Purpose: Glioblastomas are amongst the most highly vascularised tumours, and the pursuit of anti-angiogenic approaches such as bevacizumab has provided short-term benefits. The purpose of this study was to determine whether the vascular-disrupting agent, dimethylxanthenone-4-acetic acid (DMXAA), could provide longer-lasting therapeutic benefits in a murine model of glioblastoma.
Methods: Luciferase-expressing murine GL261 glioma cells were inoculated subcutaneously or intracranially into C57Bl/6 mice. Mice with tumours were administered DMXAA, and tumours measured using callipers or by optical imager. Concentrations of DMXAA in plasma and brain were measured by LC-MS/MS.

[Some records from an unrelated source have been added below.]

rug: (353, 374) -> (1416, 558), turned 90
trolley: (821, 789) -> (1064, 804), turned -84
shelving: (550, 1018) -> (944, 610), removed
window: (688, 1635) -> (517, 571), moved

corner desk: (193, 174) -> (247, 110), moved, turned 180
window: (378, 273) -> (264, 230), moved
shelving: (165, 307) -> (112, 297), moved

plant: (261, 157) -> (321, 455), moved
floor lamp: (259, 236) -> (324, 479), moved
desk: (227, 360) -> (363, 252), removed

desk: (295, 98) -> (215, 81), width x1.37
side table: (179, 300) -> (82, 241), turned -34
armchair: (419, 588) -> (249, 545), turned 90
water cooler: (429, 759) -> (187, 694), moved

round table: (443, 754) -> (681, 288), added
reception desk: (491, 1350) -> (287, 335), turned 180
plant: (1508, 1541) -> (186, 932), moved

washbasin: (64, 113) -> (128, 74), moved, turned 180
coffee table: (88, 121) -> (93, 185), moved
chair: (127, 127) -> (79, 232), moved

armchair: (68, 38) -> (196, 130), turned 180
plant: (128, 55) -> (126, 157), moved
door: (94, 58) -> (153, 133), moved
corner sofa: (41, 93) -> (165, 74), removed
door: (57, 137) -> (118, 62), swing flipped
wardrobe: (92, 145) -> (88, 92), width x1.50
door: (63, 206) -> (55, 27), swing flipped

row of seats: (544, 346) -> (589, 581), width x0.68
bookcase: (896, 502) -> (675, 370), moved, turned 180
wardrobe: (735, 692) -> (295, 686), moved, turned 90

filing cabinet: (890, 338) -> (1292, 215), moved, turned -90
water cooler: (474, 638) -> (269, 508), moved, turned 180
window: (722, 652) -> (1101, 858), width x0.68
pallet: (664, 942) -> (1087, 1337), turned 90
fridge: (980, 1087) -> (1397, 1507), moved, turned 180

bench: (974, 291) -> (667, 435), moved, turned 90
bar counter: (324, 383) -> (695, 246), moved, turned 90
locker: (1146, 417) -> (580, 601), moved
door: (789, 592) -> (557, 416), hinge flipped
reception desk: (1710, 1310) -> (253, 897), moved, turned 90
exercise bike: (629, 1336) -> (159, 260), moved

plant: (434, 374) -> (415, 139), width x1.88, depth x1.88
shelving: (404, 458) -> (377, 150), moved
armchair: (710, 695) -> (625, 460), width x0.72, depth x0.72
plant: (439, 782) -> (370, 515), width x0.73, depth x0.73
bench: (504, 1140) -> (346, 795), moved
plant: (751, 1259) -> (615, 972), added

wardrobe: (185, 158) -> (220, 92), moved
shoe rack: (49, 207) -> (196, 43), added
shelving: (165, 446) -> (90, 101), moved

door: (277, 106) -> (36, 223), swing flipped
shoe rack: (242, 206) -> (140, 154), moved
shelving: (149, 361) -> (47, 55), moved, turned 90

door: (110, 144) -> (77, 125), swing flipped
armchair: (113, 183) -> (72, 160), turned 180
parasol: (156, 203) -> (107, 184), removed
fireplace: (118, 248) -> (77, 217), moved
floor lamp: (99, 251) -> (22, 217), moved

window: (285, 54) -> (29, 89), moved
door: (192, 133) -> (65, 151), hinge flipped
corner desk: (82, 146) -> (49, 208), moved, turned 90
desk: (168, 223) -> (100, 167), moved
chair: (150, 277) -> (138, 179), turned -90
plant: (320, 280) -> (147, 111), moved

Results: DMXAA (25 mg/kg) caused widespread necrosis at 24 h, a 9-day growth delay and complete regressions in 50 % of the mice with subcutaneous GL261 tumours. Co-administered lenalidomide (100 mg/kg) increased the growth delay to 20 days and the percentage of cures to 83 %. The same dose of DMXAA with or without lenalidomide had minimal effects on intracranial GL261 tumours. Concentrations of DMXAA extracted from brain tissue were approximately 25-fold lower than those measured in plasma 15 min to 4 h after DMXAA administration. The presence of intracranial GL261 tumours did not alter the concentrations of DMXAA entering the brain.
Conclusions: DMXAA does not appear to cross the blood-brain barrier efficiently. Thus, whilst excellent activity was obtained against subcutaneous GL261 gliomas, minimal effects were observed against intracranial GL261 tumours. These results emphasise the need to use appropriate orthotopic models for the evaluation of new approaches for the treatment of brain cancers.